Cracks in the Calling: A reminder that strength is found in the stillness
Leadership is a calling—often sacred, always weighty. Those who lead do so with strategy, strength, and heart. Whether you’re leading a team, a church, a classroom, or a cause, the work is deeply personal. And that’s what makes burnout so difficult to see…and even harder to admit.
Burnout in leadership doesn’t always look like a breakdown. Sometimes, it looks like going through the motions. It looks like showing up, doing the work, but feeling increasingly numb inside. The vision that once sparked excitement now feels distant. The people you care about feel like pressure instead of purpose. Slowly, without warning, the foundation begins to fracture. Cracks form in the very place you once felt most called.
Busyness has a way of blinding us. What begins as meaningful, purpose-driven work can slowly shift into survival mode. Tasks replace vision. Deadlines crowd out devotion. The calendar stays full, but the soul grows empty. And somewhere along the way, without ever choosing it, we stop leading from our why and start leading from our weariness. It’s not that the calling disappeared—it’s that we’ve lost sight of it beneath the noise.
In this state, our calling becomes a burden instead of a blessing. We convince ourselves that rest is a luxury we can’t afford, that delegation is weakness, and that slowing down might cause everything we’ve built to fall apart. Ironically, it’s in that very pace that we begin to unravel—not from lack of work, but from lack of stillness.
God never asked us to carry it all alone. But burnout convinces us that we must. It twists our calling into performance. It replaces joy with duty and intimacy with God for isolation masked as strength. We become leaders in motion—effective, perhaps, but detached from the very Source that first lit the flame.
“In repentance and rest is your salvation, in quietness and trust is your strength…”
—Isaiah 30:15 (NIV)
This verse is a gentle but powerful reminder that strength is not found in striving—but in stillness. When we try to push through burnout with more effort, we move further from the very thing that sustains us. But when we pause, look, listen, and rest, we rediscover the strength we thought we had lost.
When the cracks begin to show, it’s not failure—it’s an invitation. An invitation to return. To be still. To rediscover the joy of being called.
Practical Ways to Recognize and Begin Eliminating Busyness
Name What’s Driving You
Is it pressure to perform? Fear of letting people down? A belief that your worth is tied to your output? Pause long enough to ask yourself: What am I really chasing right now?
Audit Your Time
Look at your calendar and be honest—what’s necessary, and what’s just noise? What’s fruitful, and what’s draining? Begin cutting or delegating the non-essential so you can create space to breathe again.
Invite Trusted Voices In
Burnout thrives in isolation. Share what you’re feeling with a trusted friend, mentor, spiritual director, or coach. Let others speak clarity and grace into the places you’ve grown weary or lost sight.

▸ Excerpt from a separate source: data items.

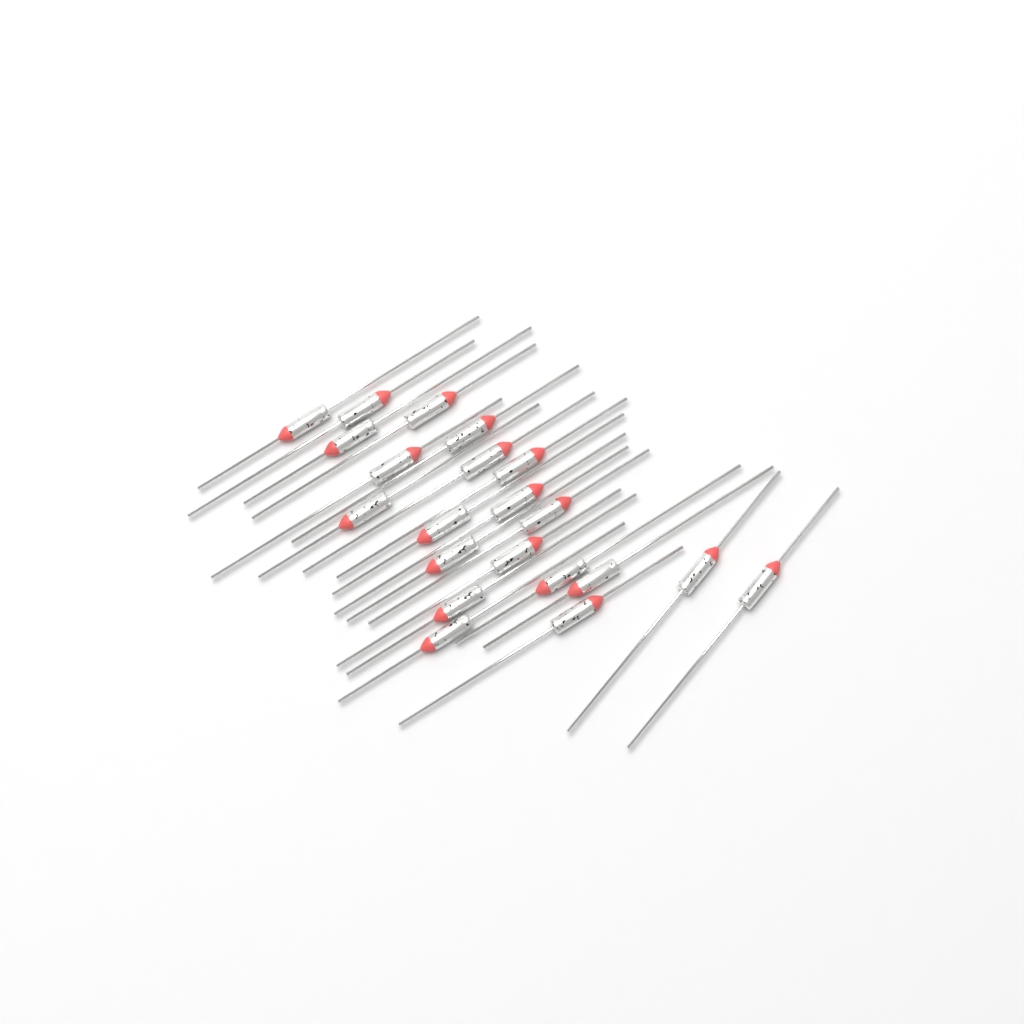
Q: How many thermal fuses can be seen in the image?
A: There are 21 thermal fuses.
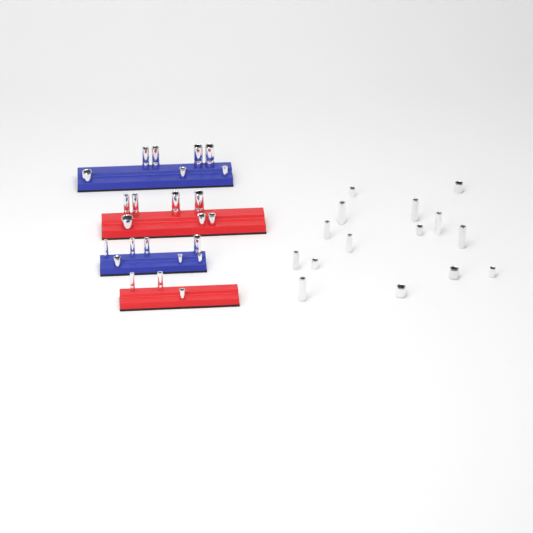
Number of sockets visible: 39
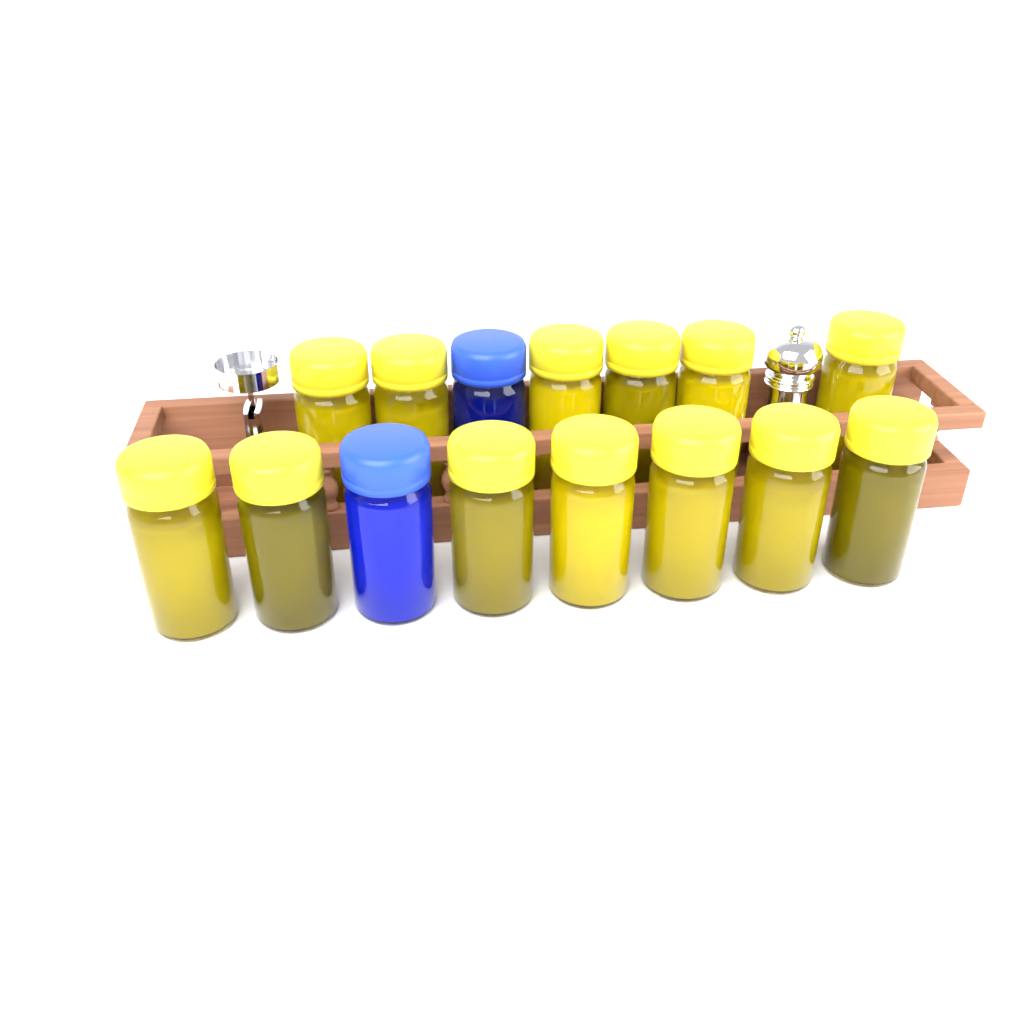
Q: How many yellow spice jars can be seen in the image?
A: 13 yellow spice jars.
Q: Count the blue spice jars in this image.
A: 2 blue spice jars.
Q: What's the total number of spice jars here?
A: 15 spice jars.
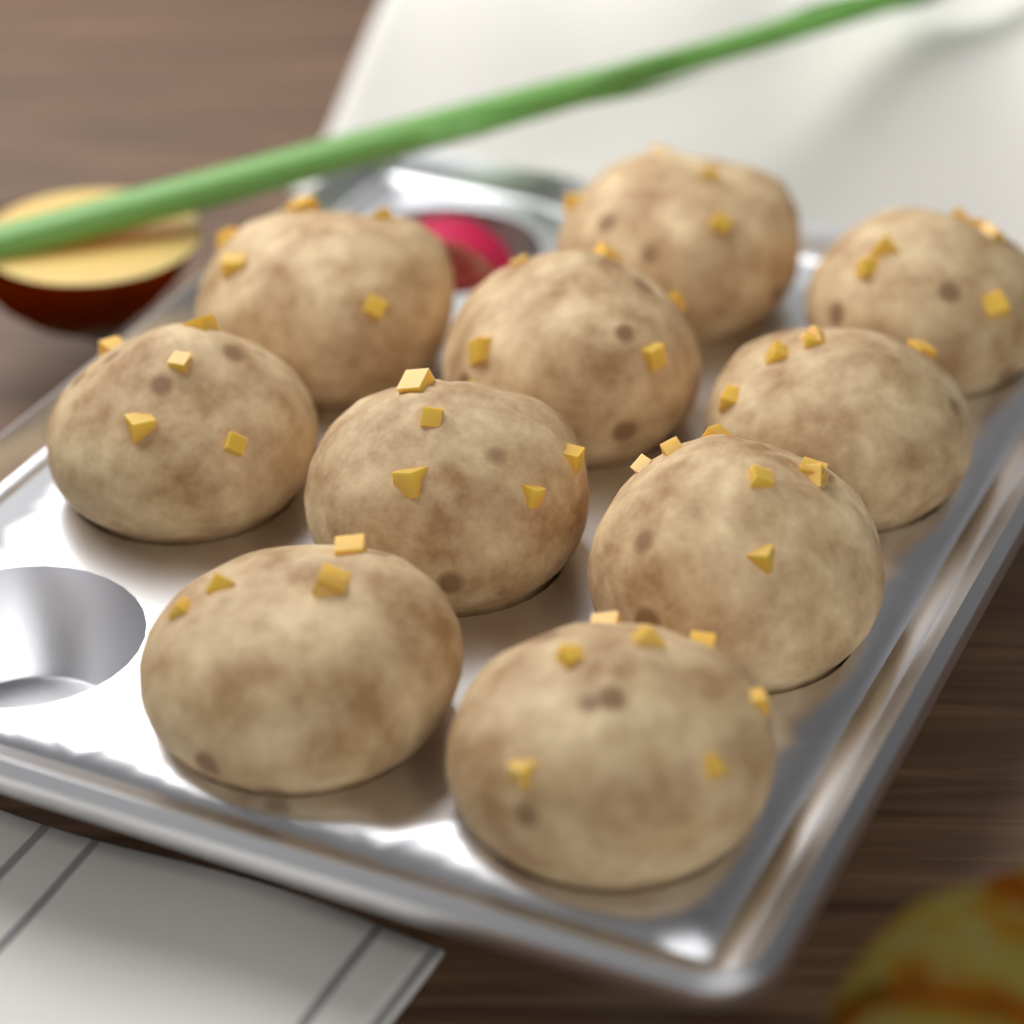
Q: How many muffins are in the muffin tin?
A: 10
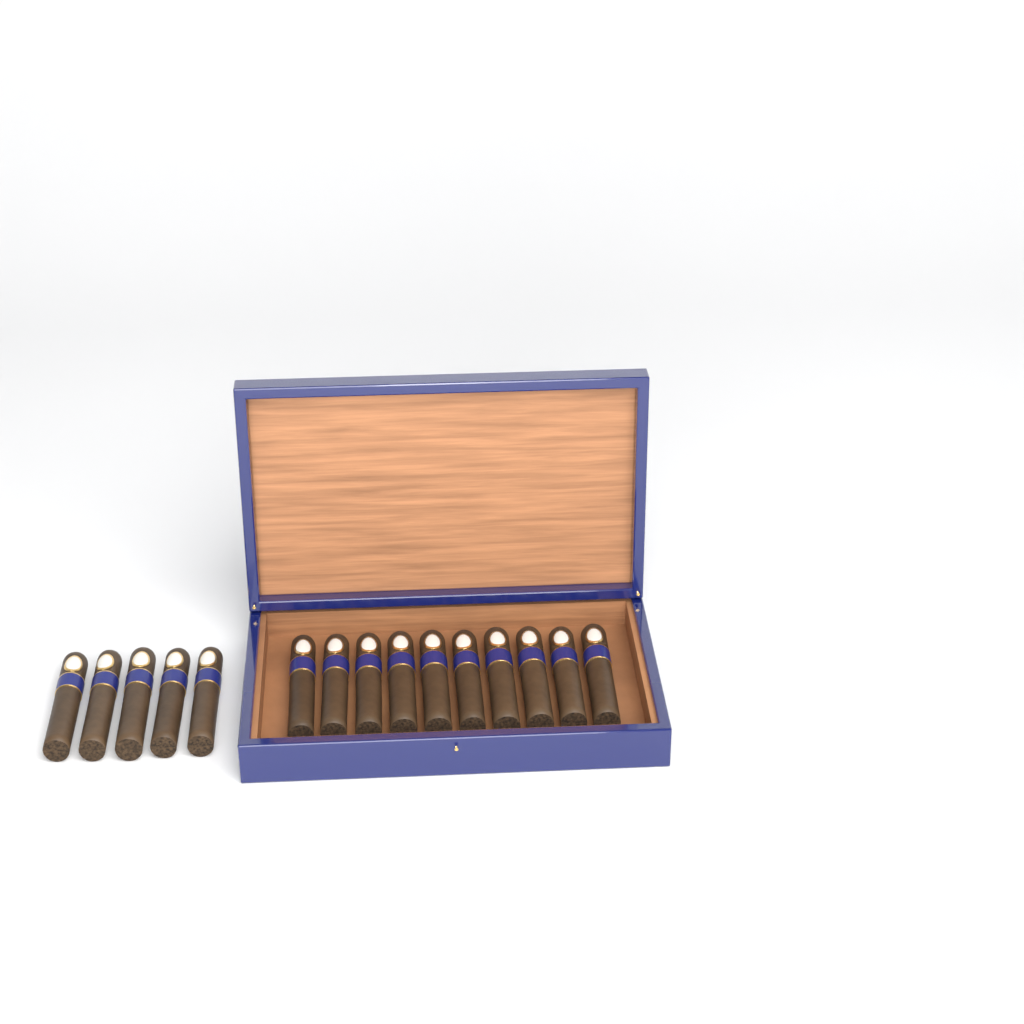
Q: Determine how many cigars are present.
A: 15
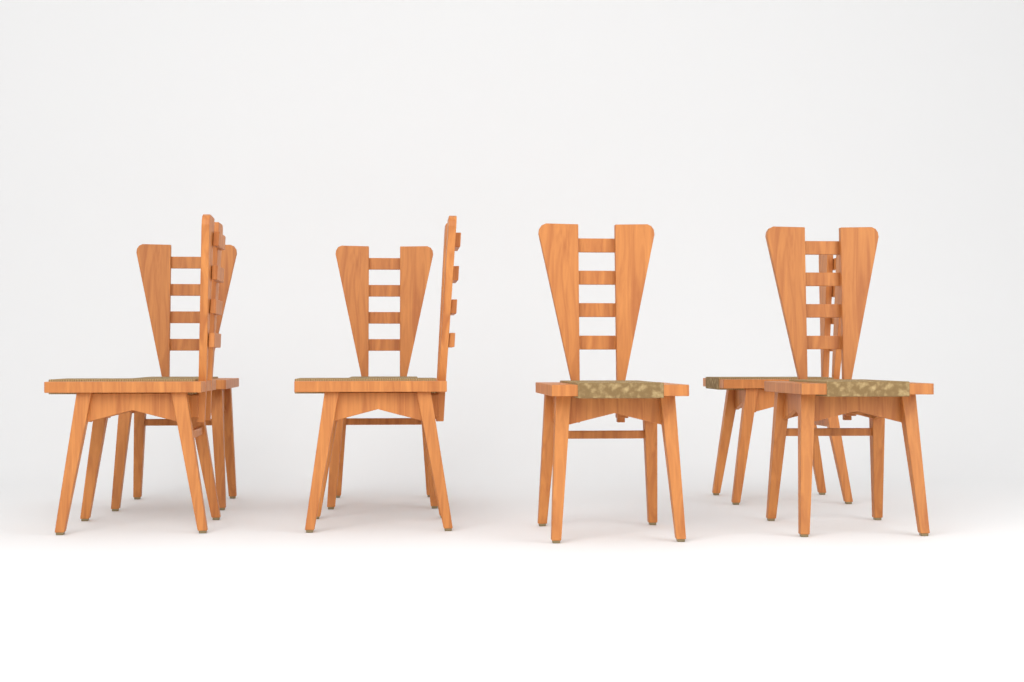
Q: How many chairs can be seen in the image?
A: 7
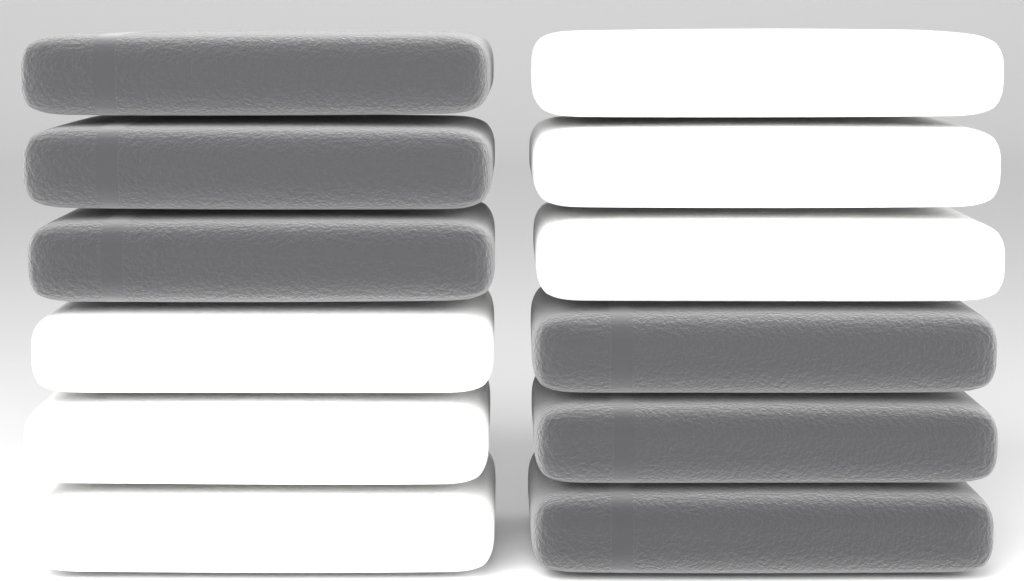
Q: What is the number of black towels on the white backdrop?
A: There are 6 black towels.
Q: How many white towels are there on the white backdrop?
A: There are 6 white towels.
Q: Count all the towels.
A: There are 12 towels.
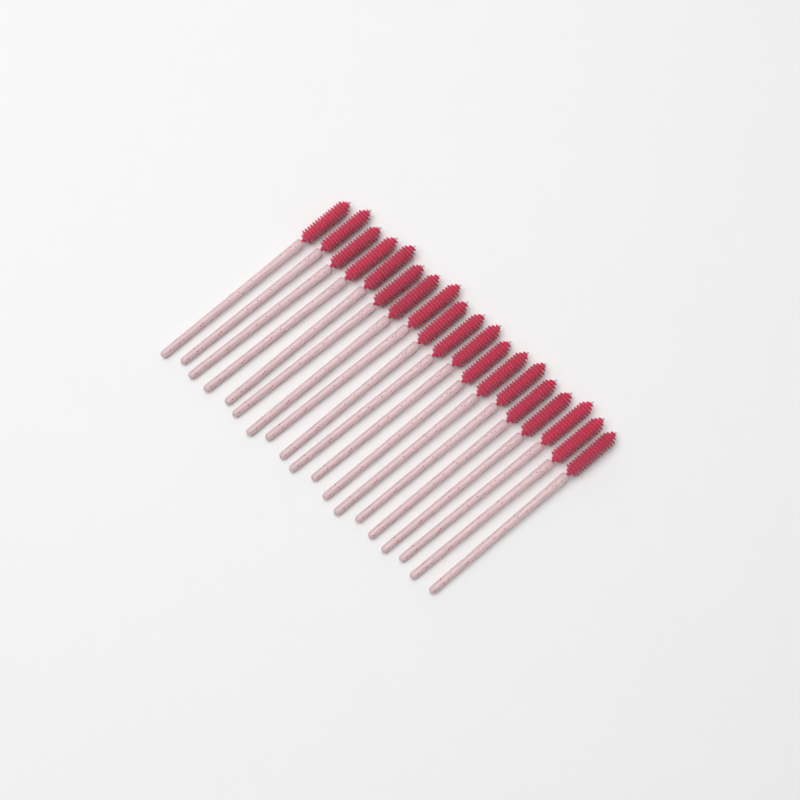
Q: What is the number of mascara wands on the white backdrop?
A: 19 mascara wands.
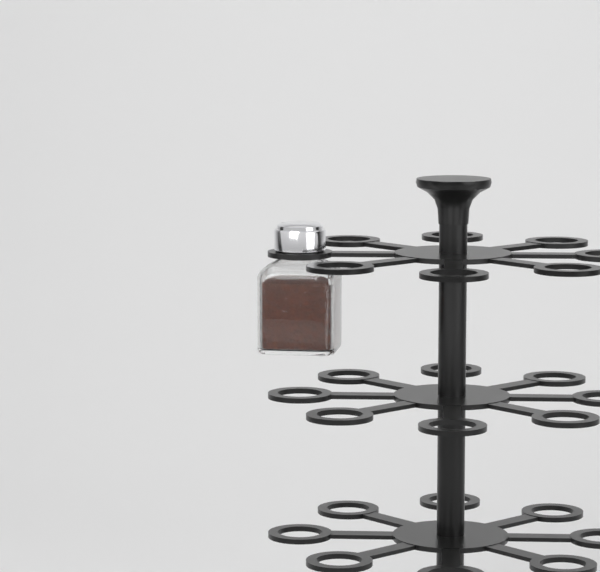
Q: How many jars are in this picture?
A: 1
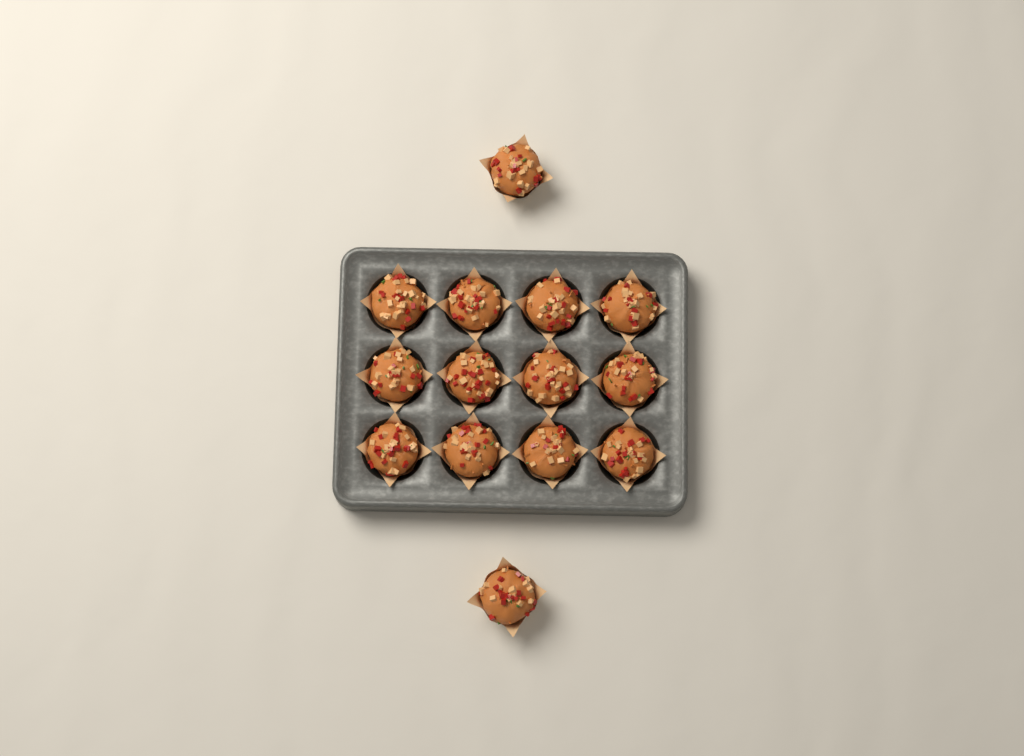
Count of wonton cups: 14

Recommit to Rhythms, Not Just Rest
Rest isn’t just about taking a vacation—it’s about building a sustainable rhythm. Create space every week that’s free from output and pressure. Guard your Sabbath. Reclaim your mornings or evenings for stillness.
Retreat
Sometimes the only way forward is to step away.
A different pace. A different space. A retreat offers more than rest, it creates sacred space. In a world that constantly demands more, a retreat invites you to receive. Altar retreats are designed to help leaders like you reconnect with God, your story, and your calling. You don’t have to wait until you’re running on empty; come because your soul is worth tending.
Spiritual Practices to Refocus and Rekindle Calling
Silence & Solitude
In a world of constant noise, solitude becomes sacred. Start small—10–15 minutes each day—sitting quietly before God. No agenda, no production. Just presence.
Journaling with God
Use reflection questions like:
- What am I carrying that You never asked me to?
- Where do I feel most disconnected from You?
- What first drew me to this calling?
Breath Prayer
Try this simple breath prayer throughout the day:
- Inhale: “You are my strength…”
- Exhale: “…I will trust in You.”
Create Sacred Space in Nature
God often speaks in creation—through water, nature, stillness. Take walks. Watch the sunrise. Or better yet, cast a line in the river and let the rhythm of fly fishing tune your soul back to the Father.